Ma Corkill’s visit to ‘Bogong’ had its climax in her flinging a kettle of boiling water at her daughter halfway through the third day. She was collected by a Tyrrell grandson, almost as mature as his mother it seemed, as he sat in his convulsive Ford, under the brim of a green-grey Sewell felt, the neckband of his shirt gathered together by a glass ruby in a brass claw.
‘What can yer do,’ Mrs Tyrrell asked, ‘if it’s yer own mother?’
Nobody had the answer to that; least of all Eddie Twyborn, who had never found the answer to himself.
Least of all on his way up the hill to face Marcia’s displeasure for his neglect and his avoidance of her friends the Golsons, or perhaps on overcoming that displeasure, to prove to himself that she was still his mistress. It was most important that he should decide how much of his life was serious and how much farce.
Though late enough, there were signs of life, sounds of conversation.

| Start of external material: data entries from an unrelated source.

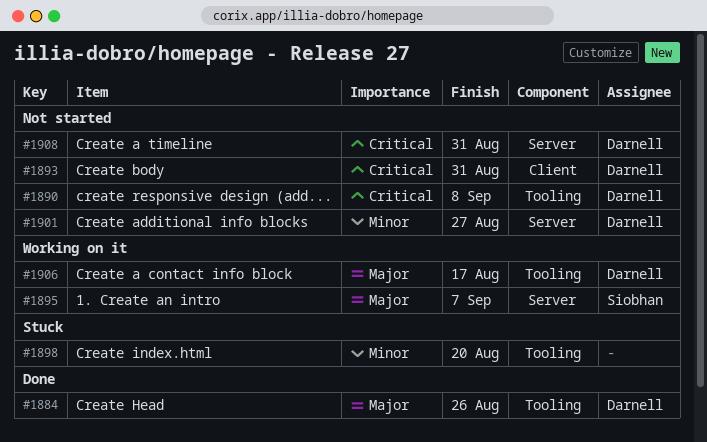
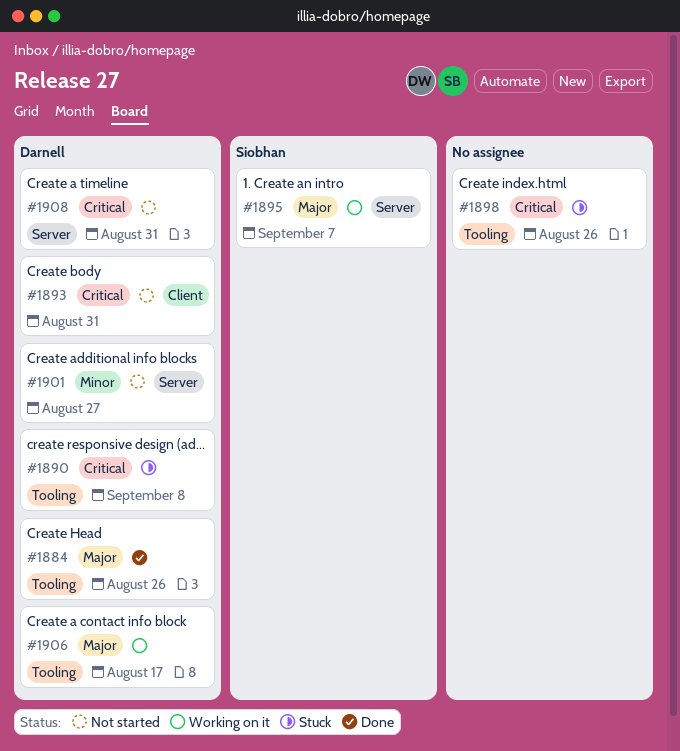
#1890, status: Not started -> Stuck
#1898, priority: Minor -> Critical
#1898, due: Aug 20 -> Aug 26

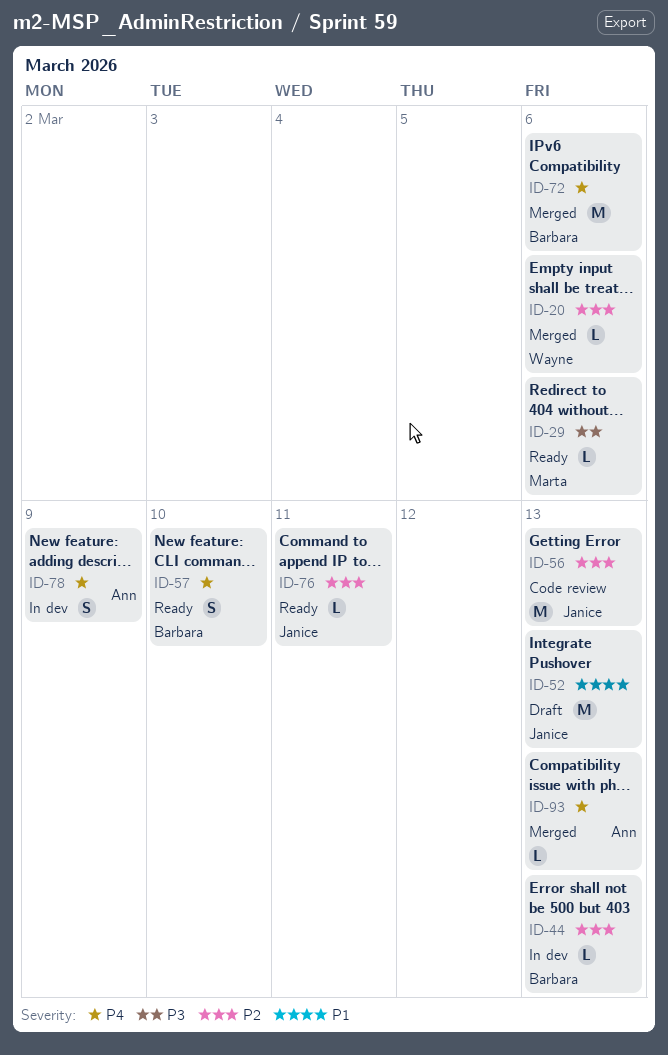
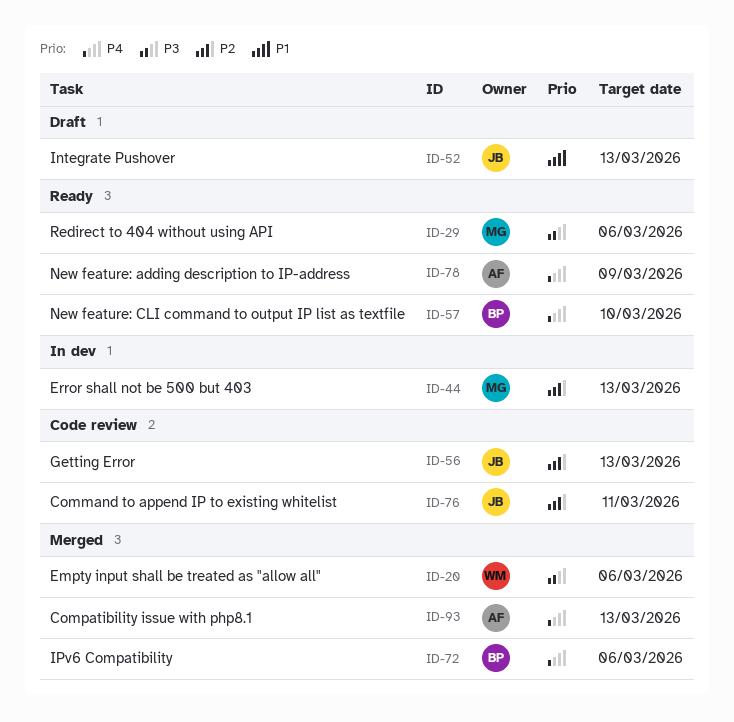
ID-20, priority: P2 -> P3
ID-44, owner: Barbara -> Marta
ID-76, status: Ready -> Code review
ID-78, status: In dev -> Ready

No car parked in the drive. Marcia might have persuaded a servant to stay behind and receive her confidences, or perhaps, he began to fear, Prowse had come up for some of that office work by which he boosted his self-importance.
Eddie passed the office window. In a deserted room a single light bulb under a white porcelain shade was engaged in a battering match with walls enamelled an electric blue.
The voices were coming from that vast and hideous mock-Tudor library. The windows and glass doors had been thrown open to summer. He halted in the darkness on reaching the narrow carpet of light laid across the tiles from doorway to garden.
‘You’re all very well when you need a bloke,’ Prowse was grumbling.
Marcia laughed what was recognisably a bored laugh. ‘We might as well admit there’s a practical side to every human relationship.’